Proprio l’altro giorno che mi sono trovato di fronte a un caso molto serio: un ragazzino di quindici anni che ha avuto il primo break-down psicotico. In realtà non è stato un break-down vero e proprio, perché l’ho preso in tempo. Abbiamo avuto colloqui tutti i giorni, abbiamo parlato dei suoi sogni e abbiamo vissuto questa cosa attraverso i suoi vissuti interni. All’inizio era preoccupante: sognava di lottare contro un mostro che poi questo lo buttava giù dal balcone: questo mi ha molto allarmato, perché buttare una parte di sé dal balcone per un adolescente può anche voler dire un suicidio, non è uno scherzo. Poi poco per volta le cose si sono ammorbidite e infatti domani torna a scuola. Ormai lavoro quasi esclusivamente su pazienti acuti, lo sanno anche i miei colleghi e mi mandano quasi tutti i giovani con problemi acuti, e continuo a imparare. Adesso ho un occhio esercitato a vedere cose che una volta non mi colpivano così, aspettavo anch’io. Normalmente si aspetta che la crisi finisca: è un errore terribile, perché quello che si vede dentro la crisi non si vede più quando la crisi finisce, perché quando finisce il danno è fatto. E' come se lei anziché modellare una scultura prima di farla cuocere facesse cuocer la creta e poi si mettesse a modellarla, ma a quel punto non ci riesce più. È lì che comincia la schizofrenia. La schizofrenia è una cosa su cui non si è intervenuti a tempo e in un certo modo. D’altra parte è come se uno si rompesse una gamba: se non gliela mettono a posto subito, il paziente diventa storpio.

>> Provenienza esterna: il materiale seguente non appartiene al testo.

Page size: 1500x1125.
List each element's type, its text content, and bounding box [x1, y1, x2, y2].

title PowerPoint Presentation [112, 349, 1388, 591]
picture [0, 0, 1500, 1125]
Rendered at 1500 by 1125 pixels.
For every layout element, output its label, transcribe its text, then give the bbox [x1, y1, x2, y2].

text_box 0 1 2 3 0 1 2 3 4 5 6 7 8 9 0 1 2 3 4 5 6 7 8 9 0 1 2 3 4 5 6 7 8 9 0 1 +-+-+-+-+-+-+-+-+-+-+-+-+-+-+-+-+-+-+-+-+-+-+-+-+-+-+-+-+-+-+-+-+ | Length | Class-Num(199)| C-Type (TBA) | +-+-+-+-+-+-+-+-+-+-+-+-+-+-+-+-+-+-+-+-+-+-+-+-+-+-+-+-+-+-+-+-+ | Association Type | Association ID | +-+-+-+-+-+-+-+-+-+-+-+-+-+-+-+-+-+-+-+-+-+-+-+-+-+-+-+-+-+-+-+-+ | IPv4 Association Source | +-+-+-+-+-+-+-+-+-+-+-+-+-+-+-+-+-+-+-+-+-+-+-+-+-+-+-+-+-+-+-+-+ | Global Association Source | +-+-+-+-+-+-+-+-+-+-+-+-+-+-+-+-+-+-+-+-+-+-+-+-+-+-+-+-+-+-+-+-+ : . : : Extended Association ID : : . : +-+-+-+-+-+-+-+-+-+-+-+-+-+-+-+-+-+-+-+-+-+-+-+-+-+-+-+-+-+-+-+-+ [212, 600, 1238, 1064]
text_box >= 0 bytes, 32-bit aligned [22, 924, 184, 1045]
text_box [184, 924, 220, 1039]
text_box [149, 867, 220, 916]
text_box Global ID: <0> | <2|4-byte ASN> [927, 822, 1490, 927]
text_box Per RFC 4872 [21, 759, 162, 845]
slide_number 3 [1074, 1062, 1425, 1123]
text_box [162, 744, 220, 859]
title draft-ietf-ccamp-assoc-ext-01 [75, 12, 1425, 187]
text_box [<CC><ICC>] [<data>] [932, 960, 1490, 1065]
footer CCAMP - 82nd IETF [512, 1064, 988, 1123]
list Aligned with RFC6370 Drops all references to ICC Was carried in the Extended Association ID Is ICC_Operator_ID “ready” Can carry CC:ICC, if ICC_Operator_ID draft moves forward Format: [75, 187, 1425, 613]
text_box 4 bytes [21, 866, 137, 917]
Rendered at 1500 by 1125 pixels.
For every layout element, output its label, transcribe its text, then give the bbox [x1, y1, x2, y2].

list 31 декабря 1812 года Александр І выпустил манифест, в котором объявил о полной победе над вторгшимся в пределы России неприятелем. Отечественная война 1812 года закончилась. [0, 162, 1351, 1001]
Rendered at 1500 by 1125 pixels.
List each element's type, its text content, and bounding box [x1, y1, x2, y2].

Lei ha detto stasera: “Non esiste un solo Io, ma tanti Ii”. Com’è possibile far convivere in maniera sana ed equilibrata, senza creare scompensi, i nostri vari Ii?

Se lei pensa agli stadi della sua vita, in ciascuno di essi ha interpretato vari personaggi, si è evoluta. Quello che però garantisce la continuità, è che anche il matto più matto è sempre lui, perché queste esperienze originarie dell’imitazione eccetera denotano l’originalità. Le faccio un esempio tratto dalla pittura: si è parlato molto della mano, se lei interroga quelli che riconoscono i pittori, che guadagnano anche su questo, possono avere di fronte un quadro grande come una parete o un quadro piccolino, ma la prima cosa su cui si soffermano istintivamente sono le mani, perché le mani sono come delle firme del pittore. La mano è una parte del corpo privilegiata come identità, tant’è vero che anche nelle situazioni di relazionalità, di simpatia, sono sempre qualcosa di cui uno non è consapevole ma che passano dentro di lui come Gestalt privilegiate che richiamano delle situazioni molto antiche. Infatti quello che ci colpisce negli altri è il sorriso, il modo di camminare, il modo di gestire con le mani. Quando le presentano qualcuno, non gli guarda la spalla, magari la guarda dopo ma non è la prima cosa che la colpisce: a colpirla sono queste Gestalt privilegiate che richiamano vissuti antichissimi, come uno ha vissuto la figura femminile nella mamma, come ha vissuto certe figure significative.

Quanto è difficile per lei comunicare in maniera semplice agli altri non addetti ai lavori tutte queste ricerche?

Ormai lo faccio da quando avevo vent’anni, da quando facevo l'assistente alla clinica neurologica. La difficità è spiegare cose oggettivamente complesse, non tanto decodificare questa complessità quanto di spiegare cose che se uno non le vede non riesce a rendersi conto del perché vengono interpretate in un certo modo. Per esempio, se lei mi mette in fila i sogni di un paziente, annotati i sogni che ricorrono, ci sono delle varianti significative, per cui si capisce come una cosa è andata avanti.

Come la questione degli zombie: un suo paziente psicotico il cui sogno ricorrente, fin da bambino, era popolato da zombie che lo perseguitavano e volevano ucciderlo. Nell’ultimo sogno il paziente si trovava in un attico di un grattacielo, tutti gli ascensori erano stati preventivamente bloccati, e il giornale dava notizia di un avvenuto attacco di zombie.

Esatto. C’è stata una fase – che non ho potuto raccontare - in cui gli zombie non lo impegnavano più in un corpo a corpo, ma erano comunque molto persecutori perché stavano dentro le tubature dell’acqua. Adesso sono davvero lontani, c’è una spartizione precisa: ci sono ancora ma c’è una specie di armistizio.